Then I edited custom_postgui.hal to contain the following:

net remote-o101 halui.mdi-command-01 <= pyvcp.o101
net remote-o102 halui.mdi-command-02 <= pyvcp.o102
net remote-o200 halui.mdi-command-03 <= pyvcp.o200

And finally, I added the following to custompanel.xml

# add halui MDI commands here (max 64) 

So, when you press one of these buttons on the LinuxCNC GUI the respective subroutines below are called:
o101 sub

( Set current X position to 0 )
G10 L20 P0 X0.0

o101 endsub

o102 sub

( Set current Y position to 0 )
G10 L20 P0 Y0.0

o102 endsub

o200 sub

M64 P1 ( DO 1 ON )
G04 P1.0 ( dwell seconds ) 
M65 P1 ( DO 1 OFF )

o200 endsub

I will be revisiting this creation of buttons again soon.  I am thinking of how to probe the X and Y axes instead of manually setting the zeros.

Robotic Solder Paste Dispensing:

To start with this robotic solder paste dispensing problem, I decided to rig up a manual pneumatic dispenser.  With a switch connected to a solenoid, I was able to selectively apply CO2 to my syringe of solder paste.  The solder paste naturally escapes thru the dispensing needle, and the hope is, that the correct amount makes it onto the correct solder pad.

◆ Dataset records:
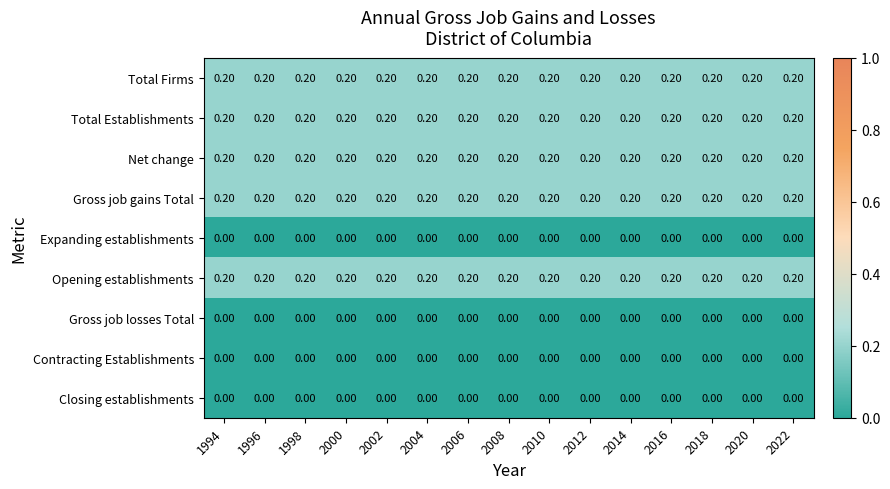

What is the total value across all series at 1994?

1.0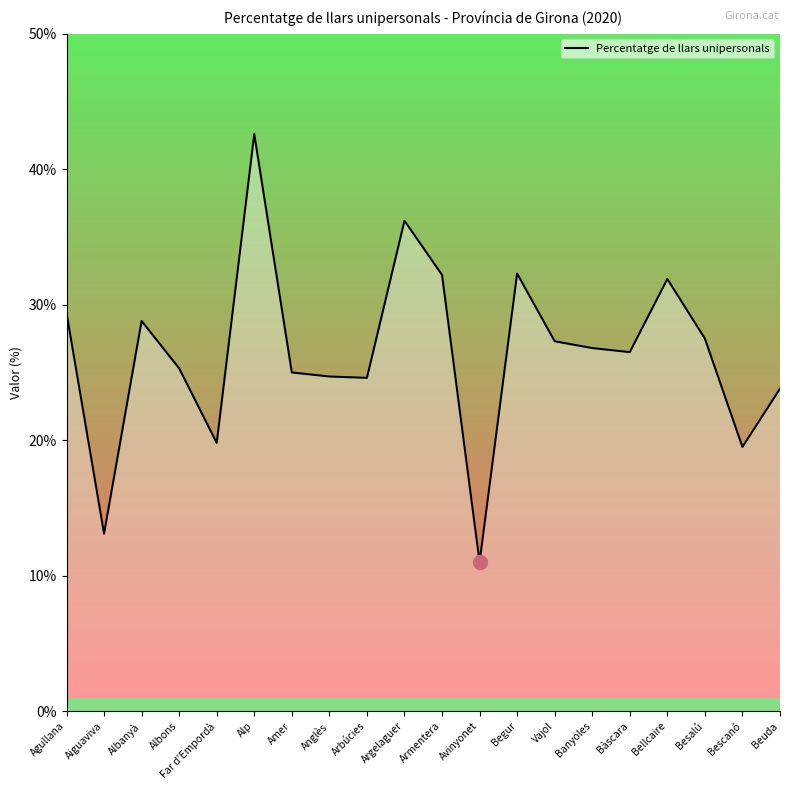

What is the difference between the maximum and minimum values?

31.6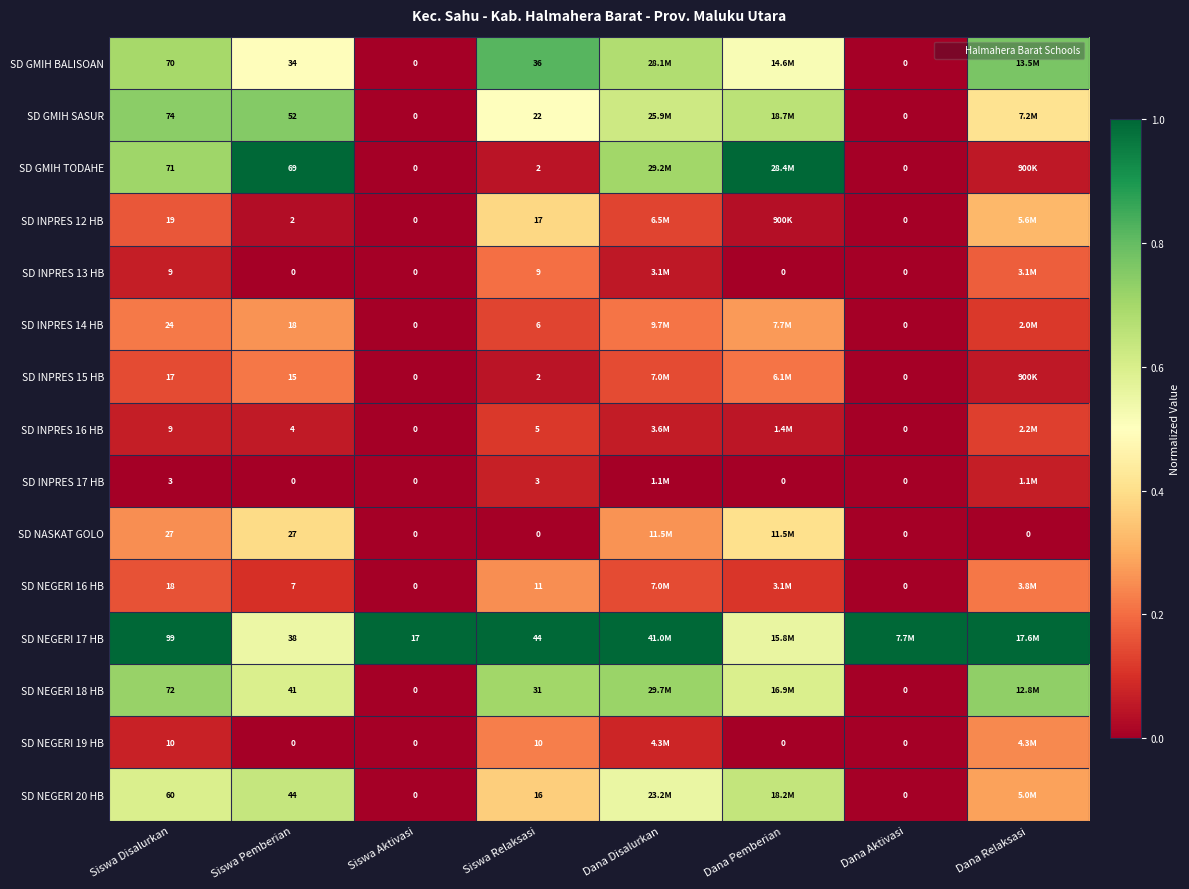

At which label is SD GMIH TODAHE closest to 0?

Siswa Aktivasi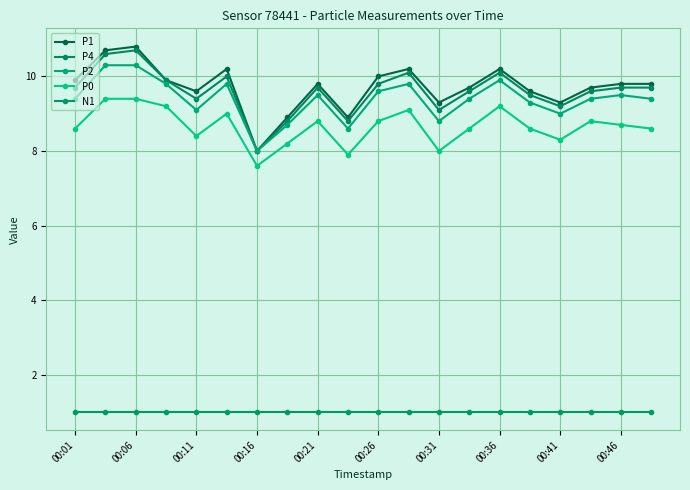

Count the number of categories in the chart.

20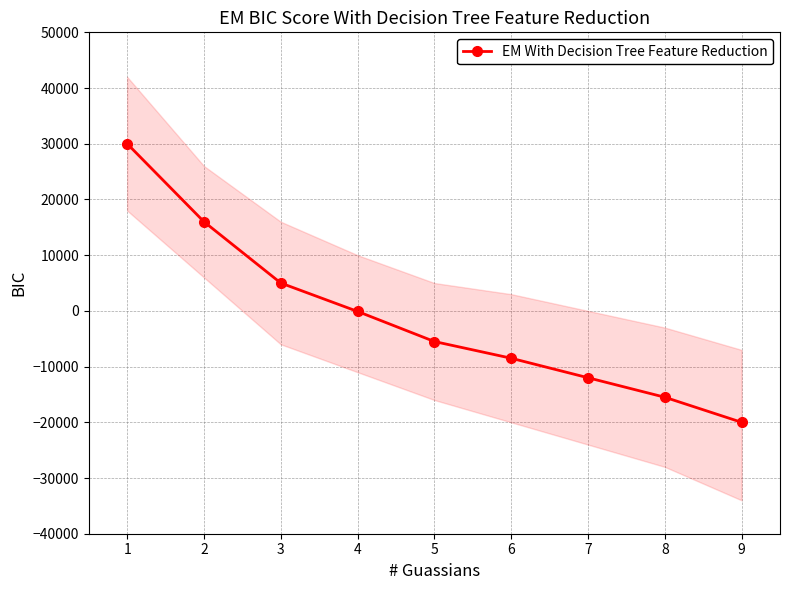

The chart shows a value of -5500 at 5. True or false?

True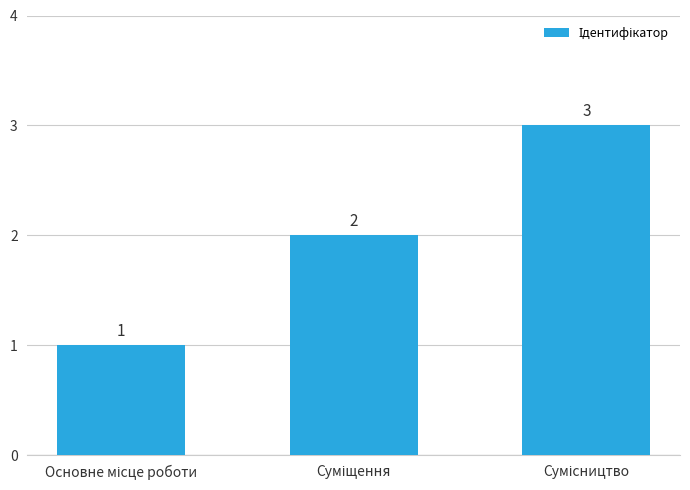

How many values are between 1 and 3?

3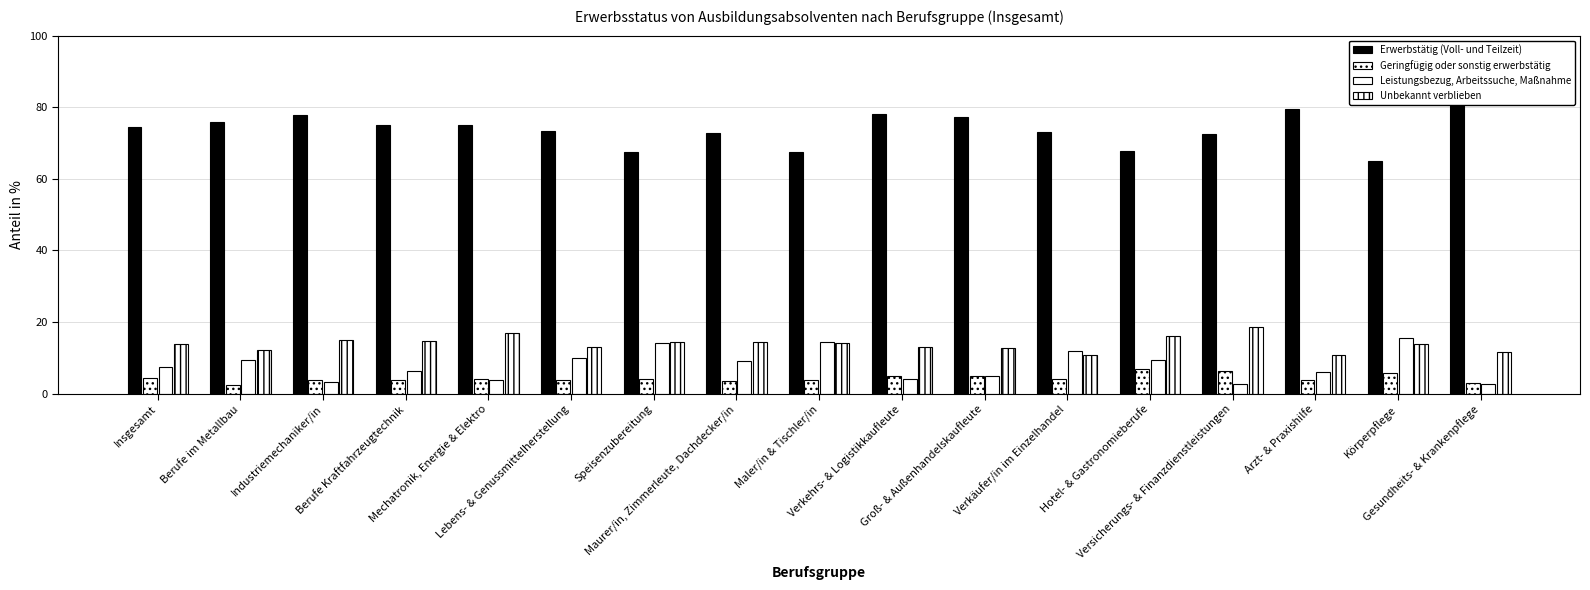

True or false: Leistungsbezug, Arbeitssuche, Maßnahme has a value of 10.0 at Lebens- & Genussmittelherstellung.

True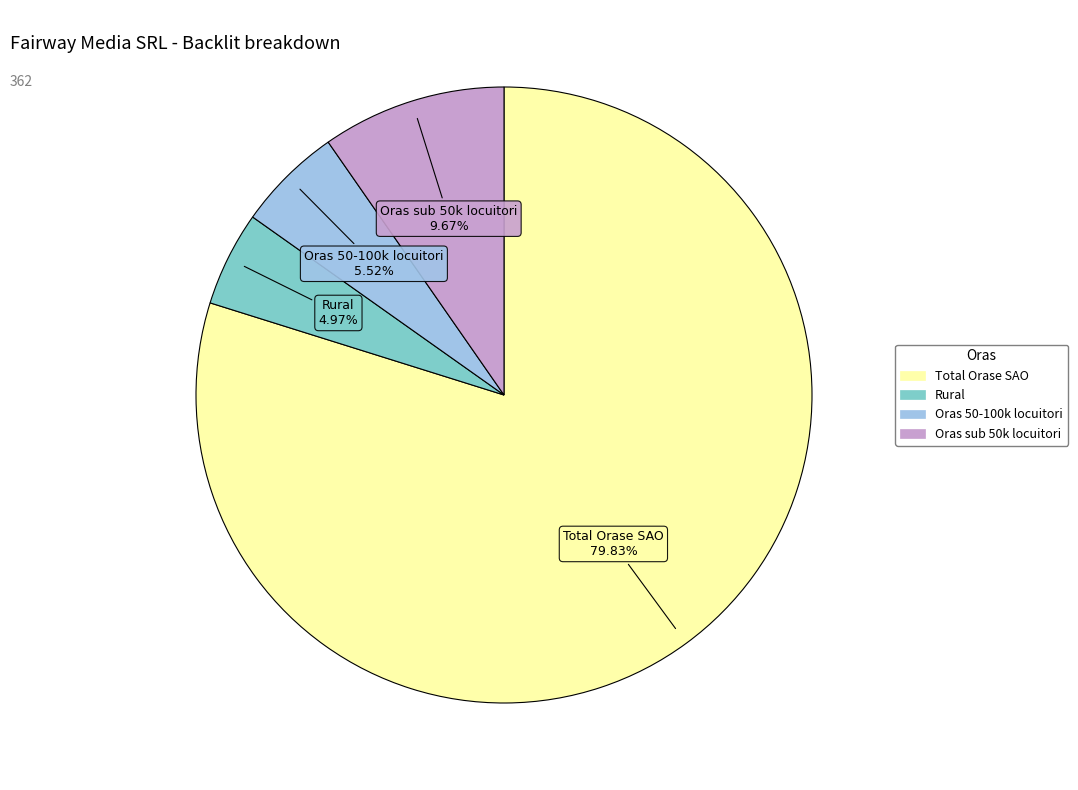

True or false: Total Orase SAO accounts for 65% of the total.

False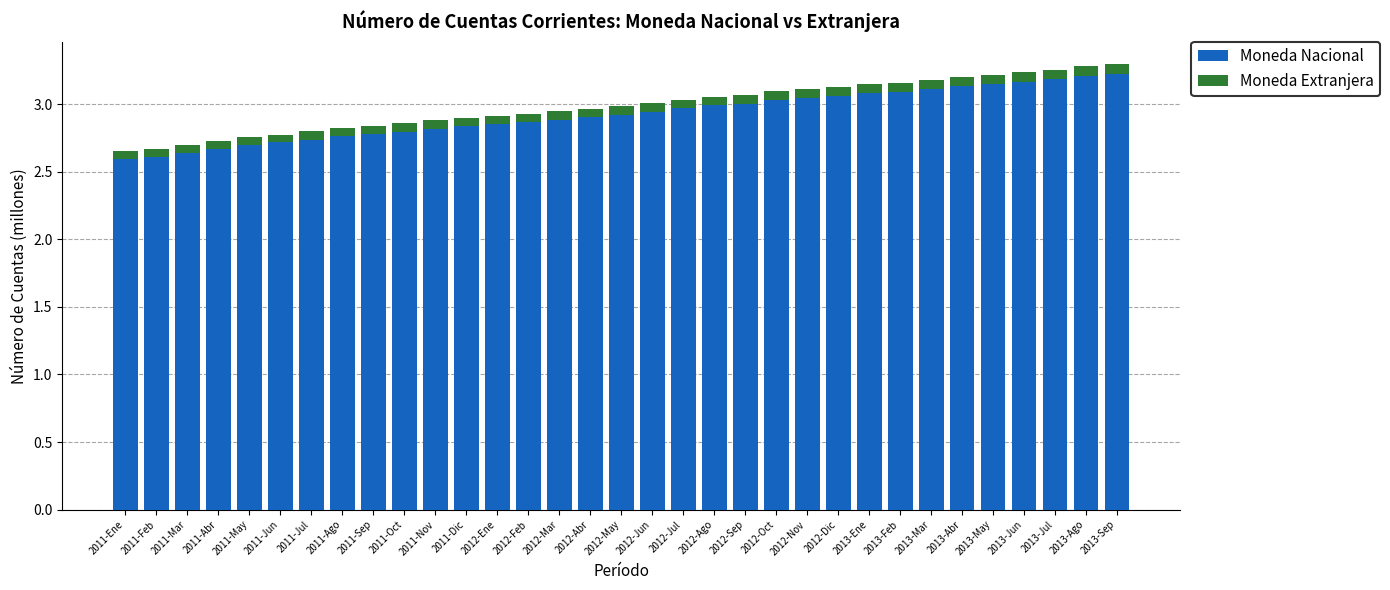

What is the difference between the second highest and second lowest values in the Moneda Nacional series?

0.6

◆ TASK INSTRUCTIONS: Extract the entire LinuxCNC passage above, from its first line to its last, word for word.

◆ TASK OUTPUT:
Then I edited custom_postgui.hal to contain the following:

net remote-o101 halui.mdi-command-01 <= pyvcp.o101
net remote-o102 halui.mdi-command-02 <= pyvcp.o102
net remote-o200 halui.mdi-command-03 <= pyvcp.o200

And finally, I added the following to custompanel.xml

# add halui MDI commands here (max 64) 

So, when you press one of these buttons on the LinuxCNC GUI the respective subroutines below are called:
o101 sub

( Set current X position to 0 )
G10 L20 P0 X0.0

o101 endsub

o102 sub

( Set current Y position to 0 )
G10 L20 P0 Y0.0

o102 endsub

o200 sub

M64 P1 ( DO 1 ON )
G04 P1.0 ( dwell seconds ) 
M65 P1 ( DO 1 OFF )

o200 endsub

I will be revisiting this creation of buttons again soon.  I am thinking of how to probe the X and Y axes instead of manually setting the zeros.

Robotic Solder Paste Dispensing:

To start with this robotic solder paste dispensing problem, I decided to rig up a manual pneumatic dispenser.  With a switch connected to a solenoid, I was able to selectively apply CO2 to my syringe of solder paste.  The solder paste naturally escapes thru the dispensing needle, and the hope is, that the correct amount makes it onto the correct solder pad.